Der Ablauf beim Factoring

Bevor es zu einer Geschäftsbeziehung zwischen Factor und Unternehmen kommt, wird naturgemäß ein Factoringvertrag geschlossen. Die Factoringgesellschaft übernimmt die offenen Forderungen des Unternehmens. Im Factoringvertrag verpflichtet sich das Unternehmen, seine Forderungen an den Factor zu verkaufen und zu übertragen. Der Factor verpflichtet sich zum Ankauf der Forderungen und dessen Begleichung. Im Vertrag können individuelle Regelungen getroffen werden, was beispielsweise die Übernahme sämtlicher Forderungen oder zusätzlicher Dienstleistungen betrifft. In der Regel bezieht sich ein Factoringvertrag auf die Forderungen, die nach Vertragsschluss entstehen. Jedoch ist es bei einigen Factoringgesellschaften auch möglich, bereits bestehende Außenstände zu veräußern.

Factoringverträge werden regelmäßig langfristig geschlossen. Die Laufzeiten variieren und liegen im Durchschnitt bei zwei Jahren. Nicht selten werden auch Verträge über vier bis fünf Jahre geschlossen, um in den Genuss von Vergünstigungen zu kommen.

Bonitätsprüfungen und Limits

Vor Abschluss eines Factoringvertrages sowie während der gesamten Geschäftsbeziehung zum Unternehmen überprüft der Factor die Bonität der Debitoren. Nach Bonitätsprüfung vergibt der Factor Abnehmer- und Ankaufslimits, bis zu dessen Höhe das Ausfallrisiko übernommen wird. Für Beträge, die das Limit übersteigen, trägt das Unternehmen das Ausfallrisiko selbst.

Forderungsankauf

Auf Basis der Rechnungen des Unternehmens kauft der Factor die Forderungen an. Der Factor überprüft die Rechnungsdetails und die Forderungshöhe. In der Regel erfolgt die Abwicklung auf elektronischem Wege, was Kosten und Zeit spart. Sofern die Forderungsbeträge innerhalb des eingeräumten Limits für den einzelnen Debitor liegen, erwirbt der Factor die Forderung und bestätigt den Ankauf gegenüber dem Unternehmen.

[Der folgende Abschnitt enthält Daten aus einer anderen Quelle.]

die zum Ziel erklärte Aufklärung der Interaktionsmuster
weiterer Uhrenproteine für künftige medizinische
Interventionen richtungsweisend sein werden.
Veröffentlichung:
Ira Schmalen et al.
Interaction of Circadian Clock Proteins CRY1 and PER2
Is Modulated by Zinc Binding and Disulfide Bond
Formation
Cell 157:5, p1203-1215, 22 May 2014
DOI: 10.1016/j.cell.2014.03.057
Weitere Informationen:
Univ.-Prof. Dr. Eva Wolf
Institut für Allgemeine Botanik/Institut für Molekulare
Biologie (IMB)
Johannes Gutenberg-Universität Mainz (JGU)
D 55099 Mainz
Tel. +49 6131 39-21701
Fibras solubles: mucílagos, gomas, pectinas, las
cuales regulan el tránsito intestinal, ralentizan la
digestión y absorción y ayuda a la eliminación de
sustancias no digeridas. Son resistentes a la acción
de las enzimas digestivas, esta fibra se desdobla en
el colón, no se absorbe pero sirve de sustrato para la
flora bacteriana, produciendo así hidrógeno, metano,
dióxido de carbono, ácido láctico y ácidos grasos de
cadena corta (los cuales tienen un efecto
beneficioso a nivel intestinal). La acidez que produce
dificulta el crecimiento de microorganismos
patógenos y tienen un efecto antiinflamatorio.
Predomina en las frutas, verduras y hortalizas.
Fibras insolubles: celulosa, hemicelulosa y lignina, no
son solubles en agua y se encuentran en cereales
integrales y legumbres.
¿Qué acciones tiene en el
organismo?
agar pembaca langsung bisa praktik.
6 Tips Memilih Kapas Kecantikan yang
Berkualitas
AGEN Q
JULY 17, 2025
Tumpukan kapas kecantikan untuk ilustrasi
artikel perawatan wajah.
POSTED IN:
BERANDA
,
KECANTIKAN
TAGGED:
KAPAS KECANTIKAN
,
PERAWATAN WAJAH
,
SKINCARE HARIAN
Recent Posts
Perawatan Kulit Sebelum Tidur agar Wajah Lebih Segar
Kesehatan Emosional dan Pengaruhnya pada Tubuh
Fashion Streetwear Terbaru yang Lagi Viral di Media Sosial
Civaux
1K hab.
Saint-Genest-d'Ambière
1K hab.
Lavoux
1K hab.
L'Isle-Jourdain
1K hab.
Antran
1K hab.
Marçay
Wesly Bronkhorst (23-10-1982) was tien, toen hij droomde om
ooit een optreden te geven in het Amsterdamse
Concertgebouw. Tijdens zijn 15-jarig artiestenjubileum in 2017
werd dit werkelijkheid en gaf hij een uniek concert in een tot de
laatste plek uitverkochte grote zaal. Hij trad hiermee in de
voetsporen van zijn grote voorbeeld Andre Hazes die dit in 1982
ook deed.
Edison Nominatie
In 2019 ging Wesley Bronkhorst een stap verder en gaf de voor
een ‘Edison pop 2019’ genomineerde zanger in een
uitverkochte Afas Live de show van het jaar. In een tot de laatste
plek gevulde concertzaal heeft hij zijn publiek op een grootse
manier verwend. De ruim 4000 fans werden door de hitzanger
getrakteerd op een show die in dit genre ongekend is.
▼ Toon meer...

Ist dies nicht der Fall, werden die Forderungen in eine Art Warteposition verlagert, bis der Erwerb wegen verbuchter Zahlung seitens des Debitors ermöglicht wird.

Auszahlungen

Für den Zeitpunkt der Auszahlung des Kaufpreises für die erworbenen Rechnungssummen ist der Factoringvertrag ausschlaggebend. Häufig wird eine sofortige Auszahlung vereinbart, sodass Unternehmen innerhalb von 48 Stunden nach Bekanntgabe der Rechnungsdetails über den Kaufpreis verfügen. Der Factor zahlt aus, sobald ihm die Rechnung vorliegt und überprüft werden konnte. Eine Ausnahme gilt für Debitoren, die noch nicht in Bezug auf ihre Bonität überprüft werden konnten. Dessen Überprüfung muss dann noch nachgeholt werden, um das benötigte Limit festsetzen zu können.

Die Kaufpreise werden entweder per Gutschrift auf das Kundenkonto oder per Überweisung auf das Geschäftskonto des Unternehmens gezahlt. Der Factor behält bei Auszahlung der Forderung zwischen 10 % und 20 % ein, um potenzielle Mängel, Skonti, Reklamationen oder Rückgaben ausgleichen zu können. Der Sicherheitseinbehalt wird verrechnet und ausgezahlt, wenn der Debitor seinen Zahlungsverpflichtungen nachgekommen oder die Forderung fällig ist.

Funktionen und Leistungen beim Factoring

Es wird nicht nur eine Form des Factorings angeboten. Generell basiert Factoring auf den drei Funktionen

  • Finanzierung und Vorfinanzierung,
  • Delkredereübernahme als Ausfallschutz vor Zahlungsausfällen sowie
  • Dienstleistungen in den Bereichen Debitorenbuchhaltung und Mahnwesen,

die nicht alle gleichzeitig zum Einsatz kommen müssen, jedoch nach Bedarf kombiniert werden können.

Dadurch wird sichergestellt, das Unternehmen individuell auf ihre Bedürfnisse zugeschnittene Factoringverträge schließen können. Die Kombination einzelner Factoringelemente hat Einfluss auf die Höhe der Factoringgebühren. Je nach Vertragskonstellation und individuellen Unternehmensdetails berechnen Factoringgesellschaften zwischen 0,1 % bis 2,5 % des Forderungsvolumens als Gebühr.